_THE PROBLEM_
Produce an exact copy of the first line of the data below and each line after it, please, up to and including the one with "Доставка в день заказа".

+===+

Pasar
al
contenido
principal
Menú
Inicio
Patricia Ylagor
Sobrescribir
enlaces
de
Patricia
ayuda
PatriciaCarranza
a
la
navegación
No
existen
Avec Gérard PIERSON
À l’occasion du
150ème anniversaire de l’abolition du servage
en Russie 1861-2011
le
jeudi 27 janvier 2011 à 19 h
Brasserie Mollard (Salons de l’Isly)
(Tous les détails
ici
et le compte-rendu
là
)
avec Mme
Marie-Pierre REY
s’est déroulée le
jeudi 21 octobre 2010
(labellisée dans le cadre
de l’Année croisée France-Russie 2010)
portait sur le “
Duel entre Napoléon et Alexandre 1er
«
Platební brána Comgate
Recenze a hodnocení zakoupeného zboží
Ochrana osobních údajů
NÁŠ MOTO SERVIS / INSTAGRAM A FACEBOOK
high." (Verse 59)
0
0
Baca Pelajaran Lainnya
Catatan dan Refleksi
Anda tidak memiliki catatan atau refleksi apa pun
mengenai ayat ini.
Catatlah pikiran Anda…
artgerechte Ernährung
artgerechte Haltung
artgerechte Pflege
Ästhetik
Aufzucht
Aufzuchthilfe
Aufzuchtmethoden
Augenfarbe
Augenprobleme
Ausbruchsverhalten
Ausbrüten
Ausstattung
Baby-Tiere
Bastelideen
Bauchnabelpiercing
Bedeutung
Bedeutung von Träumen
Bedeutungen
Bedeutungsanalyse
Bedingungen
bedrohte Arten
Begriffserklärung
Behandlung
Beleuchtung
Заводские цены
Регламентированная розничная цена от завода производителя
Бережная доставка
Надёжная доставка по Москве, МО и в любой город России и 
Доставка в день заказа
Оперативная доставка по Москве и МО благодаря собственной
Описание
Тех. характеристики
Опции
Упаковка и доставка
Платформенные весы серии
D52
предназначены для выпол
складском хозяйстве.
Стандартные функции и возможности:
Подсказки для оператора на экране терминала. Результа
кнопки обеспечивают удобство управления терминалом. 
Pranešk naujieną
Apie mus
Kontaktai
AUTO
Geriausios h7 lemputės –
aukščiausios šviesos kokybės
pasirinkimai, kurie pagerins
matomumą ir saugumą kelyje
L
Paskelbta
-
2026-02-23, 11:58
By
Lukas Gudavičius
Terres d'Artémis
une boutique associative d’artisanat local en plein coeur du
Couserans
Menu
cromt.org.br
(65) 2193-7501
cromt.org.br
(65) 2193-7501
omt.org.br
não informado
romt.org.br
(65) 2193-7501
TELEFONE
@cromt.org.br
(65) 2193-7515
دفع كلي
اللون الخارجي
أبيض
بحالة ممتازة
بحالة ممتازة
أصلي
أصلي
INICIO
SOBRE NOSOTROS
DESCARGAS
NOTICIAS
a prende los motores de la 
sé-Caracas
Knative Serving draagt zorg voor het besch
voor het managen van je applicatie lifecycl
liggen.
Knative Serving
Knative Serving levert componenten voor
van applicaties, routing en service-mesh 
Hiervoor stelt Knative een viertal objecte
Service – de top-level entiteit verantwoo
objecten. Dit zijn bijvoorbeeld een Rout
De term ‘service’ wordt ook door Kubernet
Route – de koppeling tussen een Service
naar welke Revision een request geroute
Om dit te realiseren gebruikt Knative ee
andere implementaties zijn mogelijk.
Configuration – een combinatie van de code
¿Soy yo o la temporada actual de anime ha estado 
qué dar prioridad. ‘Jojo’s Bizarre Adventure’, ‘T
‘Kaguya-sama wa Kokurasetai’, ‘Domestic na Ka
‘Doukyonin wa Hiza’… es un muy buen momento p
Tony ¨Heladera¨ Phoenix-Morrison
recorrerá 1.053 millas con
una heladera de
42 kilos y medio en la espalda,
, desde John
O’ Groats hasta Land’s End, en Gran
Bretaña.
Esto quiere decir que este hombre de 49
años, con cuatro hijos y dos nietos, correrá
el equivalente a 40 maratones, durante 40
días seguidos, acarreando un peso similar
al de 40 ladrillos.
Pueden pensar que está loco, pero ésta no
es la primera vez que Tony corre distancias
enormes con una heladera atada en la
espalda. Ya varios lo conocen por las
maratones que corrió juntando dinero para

+===+

_COMPLETED EXERCISE_
Pasar
al
contenido
principal
Menú
Inicio
Patricia Ylagor
Sobrescribir
enlaces
de
Patricia
ayuda
PatriciaCarranza
a
la
navegación
No
existen
Avec Gérard PIERSON
À l’occasion du
150ème anniversaire de l’abolition du servage
en Russie 1861-2011
le
jeudi 27 janvier 2011 à 19 h
Brasserie Mollard (Salons de l’Isly)
(Tous les détails
ici
et le compte-rendu
là
)
avec Mme
Marie-Pierre REY
s’est déroulée le
jeudi 21 octobre 2010
(labellisée dans le cadre
de l’Année croisée France-Russie 2010)
portait sur le “
Duel entre Napoléon et Alexandre 1er
«
Platební brána Comgate
Recenze a hodnocení zakoupeného zboží
Ochrana osobních údajů
NÁŠ MOTO SERVIS / INSTAGRAM A FACEBOOK
high." (Verse 59)
0
0
Baca Pelajaran Lainnya
Catatan dan Refleksi
Anda tidak memiliki catatan atau refleksi apa pun
mengenai ayat ini.
Catatlah pikiran Anda…
artgerechte Ernährung
artgerechte Haltung
artgerechte Pflege
Ästhetik
Aufzucht
Aufzuchthilfe
Aufzuchtmethoden
Augenfarbe
Augenprobleme
Ausbruchsverhalten
Ausbrüten
Ausstattung
Baby-Tiere
Bastelideen
Bauchnabelpiercing
Bedeutung
Bedeutung von Träumen
Bedeutungen
Bedeutungsanalyse
Bedingungen
bedrohte Arten
Begriffserklärung
Behandlung
Beleuchtung
Заводские цены
Регламентированная розничная цена от завода производителя
Бережная доставка
Надёжная доставка по Москве, МО и в любой город России и 
Доставка в день заказа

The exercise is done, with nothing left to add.